PPi: Pretraining Brain Signal Model for Patient-independent Seizure Detection

Authors: Zhizhang Yuan, Daoze Zhang, YANG YANG, Junru Chen, Yafeng Li

NeurIPS 2023 | Conference PDF | Archive PDF | Plain Text | LLM Run Details

Reproducibility Variable Result LLM Response
Research Type Experimental Extensive experiments show that PPi outperforms the SOTA baselines on two public datasets and a real-world clinical dataset collected by us, which demonstrates the effectiveness and practicability of PPi.
Researcher Affiliation Collaboration Zhizhang Yuan* Zhejiang University zhizhangyuan@zju.edu.cn Daoze Zhang* Zhejiang University zhangdz@zju.edu.cn Yang Yang Zhejiang University yangya@zju.edu.cn Junru Chen Zhejiang University jrchen_cali@zju.edu.cn Yafeng Li Nuozhu Technology Co., Ltd. yafeng.li@neurox.cn
Pseudocode Yes Algorithm 1 Background Representation Calculation
Open Source Code Yes Our code is available at https://github.com/yzz673/PPi_public.
Open Datasets Yes The public datasets used in our paper, MAYO and FNUSA [32], are collected from two institutions: the Mayo Clinic (Rochester, Minnesota, United States of America) and St. Anne s University Hospital (Brno, Czech Republic), respectively.

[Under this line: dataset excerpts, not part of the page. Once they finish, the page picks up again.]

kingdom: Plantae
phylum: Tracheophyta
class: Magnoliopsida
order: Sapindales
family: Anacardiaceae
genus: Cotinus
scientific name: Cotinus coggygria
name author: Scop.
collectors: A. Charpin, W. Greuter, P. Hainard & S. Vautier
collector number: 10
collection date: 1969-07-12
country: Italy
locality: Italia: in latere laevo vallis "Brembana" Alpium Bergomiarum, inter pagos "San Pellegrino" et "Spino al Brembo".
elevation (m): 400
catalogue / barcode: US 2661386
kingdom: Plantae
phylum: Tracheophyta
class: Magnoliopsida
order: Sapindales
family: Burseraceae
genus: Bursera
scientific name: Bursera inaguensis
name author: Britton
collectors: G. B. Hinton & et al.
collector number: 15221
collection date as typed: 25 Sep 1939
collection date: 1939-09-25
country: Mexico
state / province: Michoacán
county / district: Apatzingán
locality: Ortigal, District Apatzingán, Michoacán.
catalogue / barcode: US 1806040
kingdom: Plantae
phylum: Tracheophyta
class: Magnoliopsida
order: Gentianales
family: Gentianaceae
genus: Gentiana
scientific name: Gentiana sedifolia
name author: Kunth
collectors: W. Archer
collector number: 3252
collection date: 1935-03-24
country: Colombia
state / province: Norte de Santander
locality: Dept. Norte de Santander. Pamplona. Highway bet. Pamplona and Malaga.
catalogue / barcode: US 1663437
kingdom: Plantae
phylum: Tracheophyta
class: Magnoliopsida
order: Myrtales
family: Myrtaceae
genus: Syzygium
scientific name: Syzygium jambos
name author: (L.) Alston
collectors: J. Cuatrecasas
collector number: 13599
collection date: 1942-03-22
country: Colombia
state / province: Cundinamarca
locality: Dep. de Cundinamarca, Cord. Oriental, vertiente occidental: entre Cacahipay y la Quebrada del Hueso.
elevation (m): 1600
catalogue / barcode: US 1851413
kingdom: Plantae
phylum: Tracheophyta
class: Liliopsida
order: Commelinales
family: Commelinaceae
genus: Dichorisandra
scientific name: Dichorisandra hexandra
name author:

The datasets are publicly available to use under CC0 license and might be downloaded from https://springernature.figshare.com/collections/Multicenter_ intracranial_EEG_dataset_for_classification_of_graphoelements_and_ artifactual_signals/4681208.
Dataset Splits Yes We randomly choose 5 groups as the source domains (4 of which are used for training and 1 for validation) and the remaining group serves as the target domain.
Hardware Specification Yes All experiments run on a Linux system with 2 CPUs (AMD EPYC 7H12 64-Core Processor) and 4 GPUs (NVIDIA Ge Force RTX 3090).
Software Dependencies No The paper mentions running experiments on a 'Linux system' but does not specify any software dependencies with version numbers (e.g., Python, PyTorch, specific libraries).
Experiment Setup Yes The contexts half length h (i.e. the length of context above or context below) is an important hyperparameter in PPi. Thus we evaluate the performance on the clinical dataset under different contexts half length (shown in Fig. 5).